2014 NFL Draft Scouting Report: Tre Mason
To prepare for the 2014 NFL Draft InsidetheFilmRoom is breaking down the best 5 prospects from every position. This week we are examining the top running back prospects and we are focusing our attention on Auburn’s Tre Mason today.
Tre Mason is an undersized power back that blossomed last season in Guz Malzahn’s double wing offense. During his breakout season last year Mason rushed for over 1,800 yards and 23 touchdowns including a ridiculous 304 yard 4 touchdown explosion against Missouri in the SEC Championship game.
As his numbers show Mason is a smaller back with great leg strength– his vertical jump and broad jump were in the top 5 for running backs at the combine– and decent speed.
One Cut Runner: Unlike most smaller backs Tre Mason doesn’t dance behind the line of scrimmage. Instead he attacks the defenses, often making a single cut before hitting the hole with power. This downhill running style is impressive for a smaller back and is one of the reasons Mason was so effective running between the tackles at Auburn.
Excellent Acceleration: The first thing that pops of Tre Mason’s tape is his ability to hit top speed within his first few steps. With his impressive acceleration and his no nonsense running style Mason thrived on inside runs despite weighting only 200 pounds.
Power: For smaller back Mason sure packs a punch. His powerful legs and ability to get under defenders allows him to maintain leg drive and pick up valuable extra yardage. His power is particularly evident when he was able to get into the secondary and is able to attack defenders in his same weight class.
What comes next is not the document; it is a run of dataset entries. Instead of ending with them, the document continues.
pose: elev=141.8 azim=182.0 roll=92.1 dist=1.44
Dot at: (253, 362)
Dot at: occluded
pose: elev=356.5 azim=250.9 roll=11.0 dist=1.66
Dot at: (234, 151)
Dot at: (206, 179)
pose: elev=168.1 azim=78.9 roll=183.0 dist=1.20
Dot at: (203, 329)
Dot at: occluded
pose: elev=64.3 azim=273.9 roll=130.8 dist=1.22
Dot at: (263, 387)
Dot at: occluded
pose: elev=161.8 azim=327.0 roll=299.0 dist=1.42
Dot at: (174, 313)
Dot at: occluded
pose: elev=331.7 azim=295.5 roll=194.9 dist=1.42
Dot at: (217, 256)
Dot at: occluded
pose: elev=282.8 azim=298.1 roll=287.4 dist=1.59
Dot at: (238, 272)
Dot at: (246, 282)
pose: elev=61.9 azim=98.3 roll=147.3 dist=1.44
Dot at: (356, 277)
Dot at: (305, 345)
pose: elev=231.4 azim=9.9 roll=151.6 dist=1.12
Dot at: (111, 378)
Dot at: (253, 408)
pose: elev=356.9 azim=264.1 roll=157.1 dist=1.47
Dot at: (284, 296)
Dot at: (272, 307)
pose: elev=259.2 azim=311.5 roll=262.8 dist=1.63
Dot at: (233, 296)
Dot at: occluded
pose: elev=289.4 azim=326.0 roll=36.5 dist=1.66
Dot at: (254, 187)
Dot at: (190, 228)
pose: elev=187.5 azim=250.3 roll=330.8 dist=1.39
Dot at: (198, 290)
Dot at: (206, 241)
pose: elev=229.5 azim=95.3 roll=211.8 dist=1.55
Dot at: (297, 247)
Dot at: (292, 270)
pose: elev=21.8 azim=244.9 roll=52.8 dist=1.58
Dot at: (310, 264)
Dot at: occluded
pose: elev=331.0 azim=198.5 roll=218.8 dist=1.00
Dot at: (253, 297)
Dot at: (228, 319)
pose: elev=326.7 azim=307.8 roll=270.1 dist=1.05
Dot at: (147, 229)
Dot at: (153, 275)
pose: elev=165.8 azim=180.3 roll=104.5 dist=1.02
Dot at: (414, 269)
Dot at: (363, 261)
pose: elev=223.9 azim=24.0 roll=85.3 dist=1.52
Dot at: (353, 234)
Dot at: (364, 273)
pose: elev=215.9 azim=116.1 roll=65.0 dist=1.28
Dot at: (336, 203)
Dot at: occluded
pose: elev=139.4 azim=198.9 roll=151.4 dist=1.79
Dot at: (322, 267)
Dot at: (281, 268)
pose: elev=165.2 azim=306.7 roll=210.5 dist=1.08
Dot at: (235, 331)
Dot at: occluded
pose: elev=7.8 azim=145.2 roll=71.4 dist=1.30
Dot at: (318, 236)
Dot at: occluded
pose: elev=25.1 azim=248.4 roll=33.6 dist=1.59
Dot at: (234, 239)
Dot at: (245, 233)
Speed: The biggest knock on Tre Mason’s game is his lack of true breakaway speed. While he is lightening quick out of the gate, Mason lacks a second gear, his 4.5 40 time illustrates this. This becomes evident when Mason breaks into open field and is unable to separate from defenders. Another area where Mason’s lack of top end speed hurts him is on outside runs as he is able get to the edge but not turn the corner.
Up Right Running Style: A worrying trait for Mason is his tendency to run upright. Instead of dropping his pad level he tends to run very upright and loses valuable leverage as well as opening himself up for big hits. He was able to get away with this at Auburn but he will need to change if he wants to have a long career in the NFL.
Pass Blocking: Due to his size Mason will be seen by many NFL coaches as a 3rd down back. But in Auburn’s run heavy offense he wasn’t asked to pass protect often. This lack of practice showed as he displayed no technique– set a base, drop your butt and engage the free rusher– in his limited opportunities. Even more worrying was his lack of effort in protection.
Overall: Mason is a bit of a anomaly because his is a smaller back who’s game is built upon power. Yes, he was extremely effective running the ball in between the tackles at Auburn but there are questions over whether he can replicate that in NFL where the front sevens are much larger and holes smaller. Additionally, Mason’s break out year came in a unorthodox offense that seemingly caught college football off guard– there are many Mason runs where the defense is all over the place– so some of his production might be a product of the system.
Mason will be an effective but not special running back. He has the power and North-South running style to be a key part of a running back rotation but he lacks the explosiveness in the open field to be a game changing back that garners a high draft pick.